Office Depot shareholders voted overwhelmingly in favor of the company’s $6.3 billion acquisition by one-time rival Staples.

The deal, announced in February, is part of a rapid consolidation in the office supply sector that has been hammered by technological changes in the workplace and by competition from Amazon.com and other online retailers.

Staples Inc. has closed dozens of stores in preparation and by the end of the year, it expects to have shuttered up to 225. Office Depot Inc., based in Boca Raton, Florida, has said it expects to close up to 135 stores by the end of 2015.

Office Depot said Friday that 99.5 percent of the votes cast were in favor of the deal, which is expected to close by the end of the year if approved by regulators. Shareholders will receive $7.25 in cash and 0.2188 of a share in Staples for each share at closing.

The Federal Trade Commission is reviewing the proposed deal in a landscape that has changed vastly since it shot down an attempted merger between the two office suppliers almost a decade ago.

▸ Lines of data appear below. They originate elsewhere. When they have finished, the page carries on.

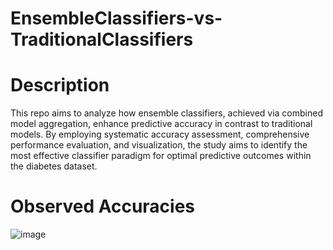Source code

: # EnsembleClassifiers-vs-TraditionalClassifiers
# Description
This repo aims to analyze how ensemble classifiers, achieved via combined model aggregation, enhance predictive accuracy in contrast to traditional models. By employing systematic accuracy assessment, comprehensive performance evaluation, and visualization, the study aims to identify the most effective classifier paradigm for optimal predictive outcomes within the diabetes dataset.


# Observed Accuracies
![image](https://github.com/Nkalyankumar/EnsembleClassifiers-vs-TraditionalClassifiers/assets/102470230/399cfea4-92a6-40ae-944f-b31888d95fac)


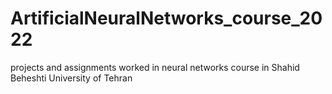 # ArtificialNeuralNetworks_course_2022
projects and assignments worked in neural networks course in Shahid Beheshti University of Tehran
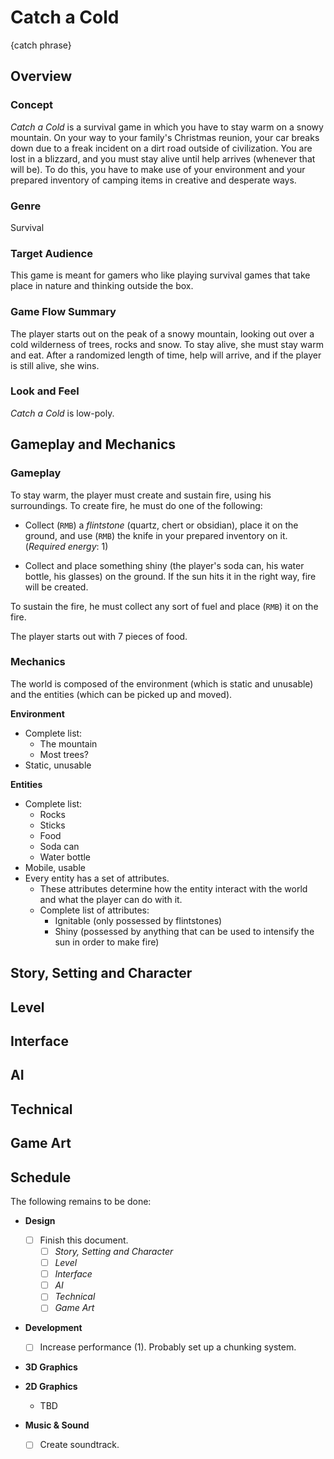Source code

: # Catch a Cold
{catch phrase}

## Overview

### Concept

*Catch a Cold* is a survival game in which you have to stay warm on a snowy mountain. On your way to your family's Christmas reunion, your car breaks down due to a freak incident on a dirt road outside of civilization. You are lost in a blizzard, and you must stay alive until help arrives (whenever that will be). To do this, you have to make use of your environment and your prepared inventory of camping items in creative and desperate ways.

### Genre

Survival

### Target Audience

This game is meant for gamers who like playing survival games that take place in nature and thinking outside the box.

### Game Flow Summary

The player starts out on the peak of a snowy mountain, looking out over a cold wilderness of trees, rocks and snow. To stay alive, she must stay warm and eat. After a randomized length of time, help will arrive, and if the player is still alive, she wins.

### Look and Feel
*Catch a Cold* is low-poly.

## Gameplay and Mechanics

### Gameplay

To stay warm, the player must create and sustain fire, using his surroundings. To create fire, he must do one of the following:
* Collect (`RMB`) a *flintstone* (quartz, chert or obsidian), place it on the ground, and use (`RMB`) the knife in your prepared inventory on it. (*Required energy*: 1)
<!-- * Collect a board and a stick, and place the board on the ground and use the stick on it. (*Required energy*: 2) -->
* Collect and place something shiny (the player's soda can, his water bottle, his glasses) on the ground. If the sun hits it in the right way, fire will be created.

To sustain the fire, he must collect any sort of fuel and place (`RMB`) it on the fire.

The player starts out with 7 pieces of food.

### Mechanics

The world is composed of the environment (which is static and unusable) and the entities (which can be picked up and moved).

**Environment**
- Complete list:
  - The mountain
  - Most trees?
- Static, unusable

**Entities**
- Complete list:
  - Rocks
  - Sticks
  - Food
  - Soda can
  - Water bottle
- Mobile, usable
- Every entity has a set of attributes.
  - These attributes determine how the entity interact with the world and what the player can do with it.
  - Complete list of attributes:
    - Ignitable (only possessed by flintstones)
    - Shiny (possessed by anything that can be used to intensify the sun in order to make fire)


## Story, Setting and Character

## Level

## Interface

## AI

## Technical

## Game Art

## Schedule

The following remains to be done:
- **Design**
  - [ ] Finish this document.
    - [ ] *Story, Setting and Character*
    - [ ] *Level*
    - [ ] *Interface*
    - [ ] *AI*
    - [ ] *Technical*
    - [ ] *Game Art*

- **Development**
  - [ ] Increase performance (1). Probably set up a chunking system.

- **3D Graphics**
- **2D Graphics**
  - TBD

- **Music & Sound**
  - [ ] Create soundtrack.
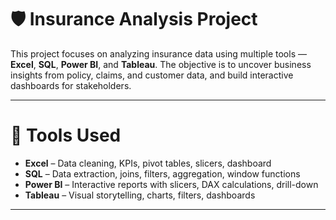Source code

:# 🛡️ Insurance Analysis Project

This project focuses on analyzing insurance data using multiple tools — **Excel**, **SQL**, **Power BI**, and **Tableau**. 
The objective is to uncover business insights from policy, claims, and customer data, and build interactive dashboards for stakeholders.

---

# 🔧 Tools Used

- **Excel** – Data cleaning, KPIs, pivot tables, slicers, dashboard
- **SQL** – Data extraction, joins, filters, aggregation, window functions
- **Power BI** – Interactive reports with slicers, DAX calculations, drill-down
- **Tableau** – Visual storytelling, charts, filters, dashboards

---



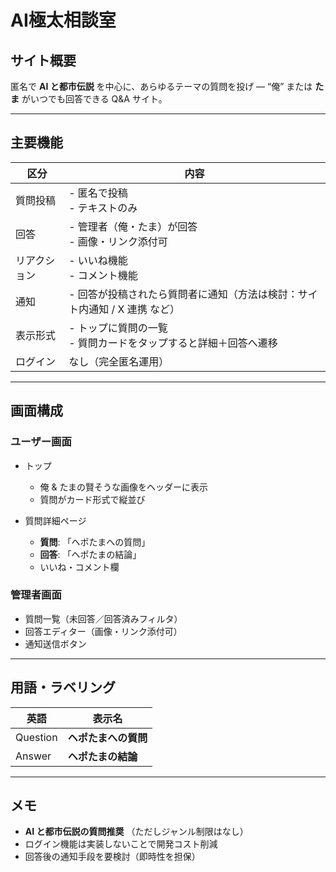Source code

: # AI極太相談室

## サイト概要

匿名で **AI と都市伝説** を中心に、あらゆるテーマの質問を投げ — “俺” または **たま** がいつでも回答できる Q\&A サイト。

---

## 主要機能

| 区分     | 内容                                        |
| ------ | ----------------------------------------- |
| 質問投稿   | - 匿名で投稿<br>- テキストのみ                       |
| 回答     | - 管理者（俺・たま）が回答<br>- 画像・リンク添付可             |
| リアクション | - いいね機能<br>- コメント機能                       |
| 通知     | - 回答が投稿されたら質問者に通知（方法は検討：サイト内通知 / X 連携 など） |
| 表示形式   | - トップに質問の一覧<br>- 質問カードをタップすると詳細＋回答へ遷移     |
| ログイン   | なし（完全匿名運用）                                |

---

## 画面構成

### ユーザー画面

* トップ

  * 俺 & たまの賢そうな画像をヘッダーに表示
  * 質問がカード形式で縦並び
* 質問詳細ページ

  * **質問**: 「ヘポたまへの質問」
  * **回答**: 「ヘポたまの結論」
  * いいね・コメント欄

### 管理者画面

* 質問一覧（未回答／回答済みフィルタ）
* 回答エディター（画像・リンク添付可）
* 通知送信ボタン

---

## 用語・ラベリング

| 英語       | 表示名          |
| -------- | ------------ |
| Question | **ヘポたまへの質問** |
| Answer   | **ヘポたまの結論**  |

---

## メモ

* **AI と都市伝説の質問推奨** （ただしジャンル制限はなし）
* ログイン機能は実装しないことで開発コスト削減
* 回答後の通知手段を要検討（即時性を担保）
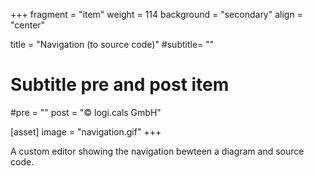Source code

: +++
fragment = "item"
weight = 114
background = "secondary"
align = "center"

title = "Navigation (to source code)"
#subtitle= ""

# Subtitle pre and post item
#pre = ""
post = "©  logi.cals GmbH"

[asset]
  image = "navigation.gif"
+++

A custom editor showing the navigation bewteen a diagram and source code.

Sales at office supply and stationary stores dropped almost 30 percent between 2007 and 2013, according to Statista Inc., a data and statistical company.

Regulators swiftly approved Office Depot’s buyout of OfficeMax just a year ago.

Still, a tie-up between Staples and Office Depot would whittle down the office supply sector to one major player and that could give regulators pause.

“I don’t know that this is a ‘fait accompli’ by any stretch,” said Charles O’Shea, vice president at Moody’s Investors Services.

The Office Depot-OfficeMax deal was approved fairly quickly, O’Shea said, but regulators at the time cited the existence of Staples as a competitive counterbalance.

With only one company left with the scale to deliver office supplies on a large scale, the FTC could see the potential of a market being cornered.